When students recognize the fact that they are not merely being asked to “fill a bucket” of facts, they come alive. I’ve seen it again and again. Some teens just “get it” –their body language in the classroom, interactions with their teacher, and written responses all reflect personal investment. In order for teens to build this fire inside themselves, though, parents and mentors need to stoke the embers. Sadly, between Common Core confusion and manic lurches toward SAT, ACT, and other standardized test scores, students nowadays are less and less likely to be led to inspiring school work and personal growth.
Why do you think so many people today see creativity and critical thinking as diametrically opposed? Don’t we all realize the inherent creative urge hidden within every new scientific theory, piece of dance choreography, new breakdown of a mathematical equation, or literary analysis of newly published nonfiction? You can be creative in anything. That is, unless the entire urge to create has been systematically removed in a race to nowhere.

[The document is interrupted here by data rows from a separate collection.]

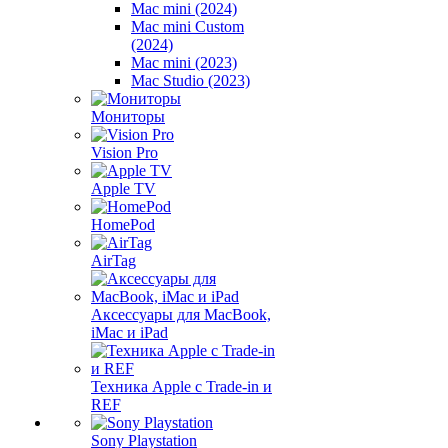
Mac mini (2024)
Mac mini Custom
(2024)
Mac mini (2023)
Mac Studio (2023)
Мониторы
Vision Pro
Apple TV
HomePod
AirTag
Аксессуары для MacBook,
iMac и iPad
Техника Apple с Trade-in и
REF
Sony Playstation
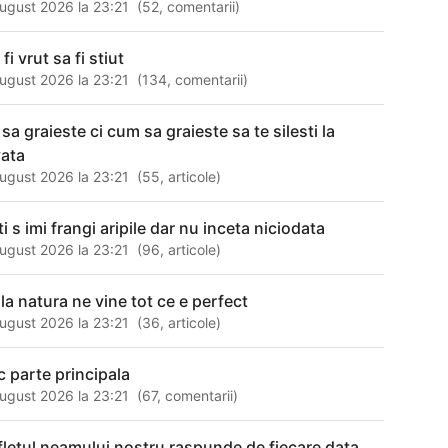
ugust 2026 la 23:21
(
52
,
comentarii
)
 fi vrut sa fi stiut
ugust 2026 la 23:21
(
134
,
comentarii
)
sa graieste ci cum sa graieste sa te silesti la
vata
ugust 2026 la 23:21
(
55
,
articole
)
i s imi frangi aripile dar nu inceta niciodata
ugust 2026 la 23:21
(
96
,
articole
)
 la natura ne vine tot ce e perfect
ugust 2026 la 23:21
(
36
,
articole
)
c parte principala
ugust 2026 la 23:21
(
67
,
comentarii
)
fletul neamului nostru raspunde de fiecare data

Educators today long to encourage kids to innovate and to explore, but federal initiatives (that feel like mandates to cash-strapped states) like Common Core hogtie the better angels among us and students are the ones who suffer as fewer and fewer truly inspiring educators enter the field. As much as students need structure and inarguable facts, they need to experiment and find their voices, not asphyxiate within finite rosters of supposed “answers” to prescribed subsets of curricula. Real teachers, the kind you loved when you were in high school, know this. Sure, in math class 2 plus 2 will always equal 4; however, within many areas of study, championing innovation is not only better for students, it’s better suited to the real-world applications needed by large and small businesses across America who need creative thinkers, not just answer-givers.
What do you think? Is allowing standardized testing mania to run rampant really the best we can do for America’s students?